- The terms dict index requires substantial RAM per indexed term (by default, every 128th unique term), and is loaded when IndexReader is created. This can be a very large amount of RAM for indexes that have an unusually high number of unique terms; to reduce this, you can pass a terms index divisor when opening the reader. For example, passing 2, which loads only every other indexed term, halves the RAM required. But, in tradeoff, seeking to a given term, which is required once for every TermQuery, will become slower as Lucene must do twice as much scanning (on average) to find the term.
- Field cache, which is used under-the-hood when you sort by a field, takes some amount of per-document RAM depending on the field type (String is by far the worst). This is loaded the first time you sort on that field.
- Norms, which encode the a-priori document boost computed at indexing time, including length normalization and any boosting the app does, consume 1 byte per field X document used for searching. For example, if your app searches 3 different fields, such as body, title and abstract, then that requires 3 bytes of RAM, per document. These are loaded on-demand the first time that field is searched.
- Deletions, if present, consume 1 bit per doc, created during IndexReader construction.
Warming a reader is necessary because of the data structures that are initialized lazily (norms, FieldCache). It's also useful to pre-populate the OS's IO cache with those pages that cover the frequent terms you're searching on.
With flexible indexing, available in Lucene's trunk (4.0-dev), we've made great progress on reducing the RAM required for both the terms dict index and the String index field cache (some details here). We have substantially reduced the number of objects created for these RAM resident data structures, and switched to representing all character data as UTF8, not java's char, which halves the RAM required when the character data is simple ascii.
So, I ran a quick check against a real index, created from the first 5 million documents from the Wikipedia database export. The index has a single segment with no deletions. I initialize a searcher, and then load norms for the body field, and populate the FieldCache for sorting by the title field, using JRE 1.6, 64bit:
- 3.1-dev requires 674 MB of RAM
- 4.0-dev requires 179 MB of RAM
That's a 73% reduction on RAM required!
However, there seems to be some performance loss when sorting by a String field, which we are still tracking down.
Note that modern OSs will happily swap out RAM from a process, in order to increase the IO cache.
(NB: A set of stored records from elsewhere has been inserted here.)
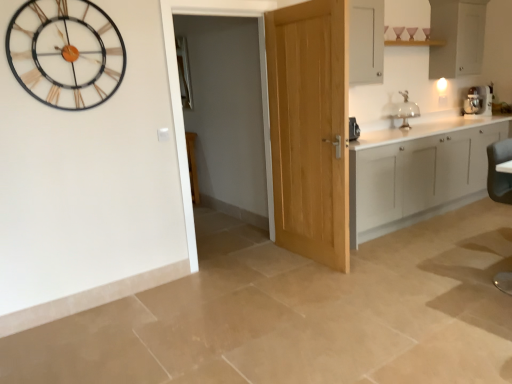
Measure the distance between light oak door at center and camera.

A distance of 2.75 meters exists between light oak door at center and camera.

Where is `black leather swivel chair at lower right`? Image resolution: width=512 pixels, height=384 pixels. black leather swivel chair at lower right is located at coordinates (499, 172).

This screenshot has height=384, width=512. I want to click on light oak door at center, so click(x=310, y=129).

What's the angular difference between white matte cabinet at upper right, which ranks as the first cabinetry in top-to-bottom order, and black leather swivel chair at lower right's facing directions?

They differ by 1.6 degrees in their facing directions.

Is white matte cabinet at upper right, which ranks as the first cabinetry in top-to-bottom order, taller than black leather swivel chair at lower right?

Incorrect, the height of white matte cabinet at upper right, which ranks as the first cabinetry in top-to-bottom order, is not larger of that of black leather swivel chair at lower right.

Is white matte cabinet at upper right, which ranks as the 2th cabinetry in bottom-to-top order, smaller than black leather swivel chair at lower right?

Incorrect, white matte cabinet at upper right, which ranks as the 2th cabinetry in bottom-to-top order, is not smaller in size than black leather swivel chair at lower right.

Starting from the black leather swivel chair at lower right, which cabinetry is the 2nd one behind? Please provide its 2D coordinates.

[(457, 37)]

Are clear glass cake stand at upper right and white matte cabinet at upper right, which ranks as the 2th cabinetry in bottom-to-top order, making contact?

No, clear glass cake stand at upper right is not with white matte cabinet at upper right, which ranks as the 2th cabinetry in bottom-to-top order.

Would you say white matte cabinet at upper right, which ranks as the 2th cabinetry in bottom-to-top order, is part of clear glass cake stand at upper right's contents?

No.

Does clear glass cake stand at upper right turn towards white matte cabinet at upper right, which ranks as the first cabinetry in top-to-bottom order?

No, clear glass cake stand at upper right is not aimed at white matte cabinet at upper right, which ranks as the first cabinetry in top-to-bottom order.

From their relative heights in the image, would you say clear glass cake stand at upper right is taller or shorter than white matte cabinet at upper right, which ranks as the first cabinetry in top-to-bottom order?

In the image, clear glass cake stand at upper right appears to be shorter than white matte cabinet at upper right, which ranks as the first cabinetry in top-to-bottom order.

Who is more distant, white matte cabinet at upper right, which ranks as the 2th cabinetry in bottom-to-top order, or light oak door at center?

white matte cabinet at upper right, which ranks as the 2th cabinetry in bottom-to-top order, is more distant.

From a real-world perspective, is white matte cabinet at upper right, which ranks as the 2th cabinetry in bottom-to-top order, on light oak door at center?

Yes, from a real-world perspective, white matte cabinet at upper right, which ranks as the 2th cabinetry in bottom-to-top order, is on top of light oak door at center.

Is white matte cabinet at upper right, which ranks as the 2th cabinetry in bottom-to-top order, to the right of light oak door at center from the viewer's perspective?

Indeed, white matte cabinet at upper right, which ranks as the 2th cabinetry in bottom-to-top order, is positioned on the right side of light oak door at center.

Is white matte cabinetry at right, the 1th cabinetry ordered from the bottom, next to clear glass cake stand at upper right?

white matte cabinetry at right, the 1th cabinetry ordered from the bottom, is not next to clear glass cake stand at upper right, and they're not touching.

In the scene shown: Who is taller, white matte cabinetry at right, marked as the second cabinetry in a top-to-bottom arrangement, or clear glass cake stand at upper right?

Standing taller between the two is white matte cabinetry at right, marked as the second cabinetry in a top-to-bottom arrangement.

From a real-world perspective, relative to clear glass cake stand at upper right, is white matte cabinetry at right, marked as the second cabinetry in a top-to-bottom arrangement, vertically above or below?

white matte cabinetry at right, marked as the second cabinetry in a top-to-bottom arrangement, is below clear glass cake stand at upper right.

Is white matte cabinetry at right, marked as the second cabinetry in a top-to-bottom arrangement, positioned with its back to clear glass cake stand at upper right?

No.

From a real-world perspective, which object stands above the other?

black leather swivel chair at lower right.

Which object is thinner, black leather swivel chair at lower right or white matte cabinetry at right, the 1th cabinetry ordered from the bottom?

Thinner between the two is black leather swivel chair at lower right.

In the image, is black leather swivel chair at lower right on the left side or the right side of white matte cabinetry at right, marked as the second cabinetry in a top-to-bottom arrangement?

Clearly, black leather swivel chair at lower right is on the right of white matte cabinetry at right, marked as the second cabinetry in a top-to-bottom arrangement, in the image.

From the image's perspective, between black leather swivel chair at lower right and white matte cabinetry at right, the 1th cabinetry ordered from the bottom, who is located below?

black leather swivel chair at lower right.

From a real-world perspective, is white plastic coffee machine at upper right physically above white matte cabinet at upper right, which ranks as the 2th cabinetry in bottom-to-top order?

No, from a real-world perspective, white plastic coffee machine at upper right is not over white matte cabinet at upper right, which ranks as the 2th cabinetry in bottom-to-top order

Which of these two, white plastic coffee machine at upper right or white matte cabinet at upper right, which ranks as the 2th cabinetry in bottom-to-top order, is thinner?

Thinner between the two is white plastic coffee machine at upper right.

Would you consider white plastic coffee machine at upper right to be distant from white matte cabinet at upper right, which ranks as the first cabinetry in top-to-bottom order?

No.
This is rather silly: Lucene loads these specific structures into RAM because we know we will need to randomly access them, a great many times. Other structures, like the postings data, we know we will sweep sequentially once per search, so it's less important that these structures be in RAM. When the OS swaps our RAM out in favor of IO cache, it's reversing this careful separation!
This will of course cause disastrous search latency for Lucene, since many page faults may be incurred on running a given search. On Linux, you can fix this by tuning swappiness down to 0, which I try to do on every Linux computer I touch (most Linux distros default this to a highish number). Windows also has a checkbox, under My Computer -> Properties -> Advanced -> Performance Settings -> Advanced -> Memory Usage, that lets you favor Programs or System Cache, that's likely doing something similar.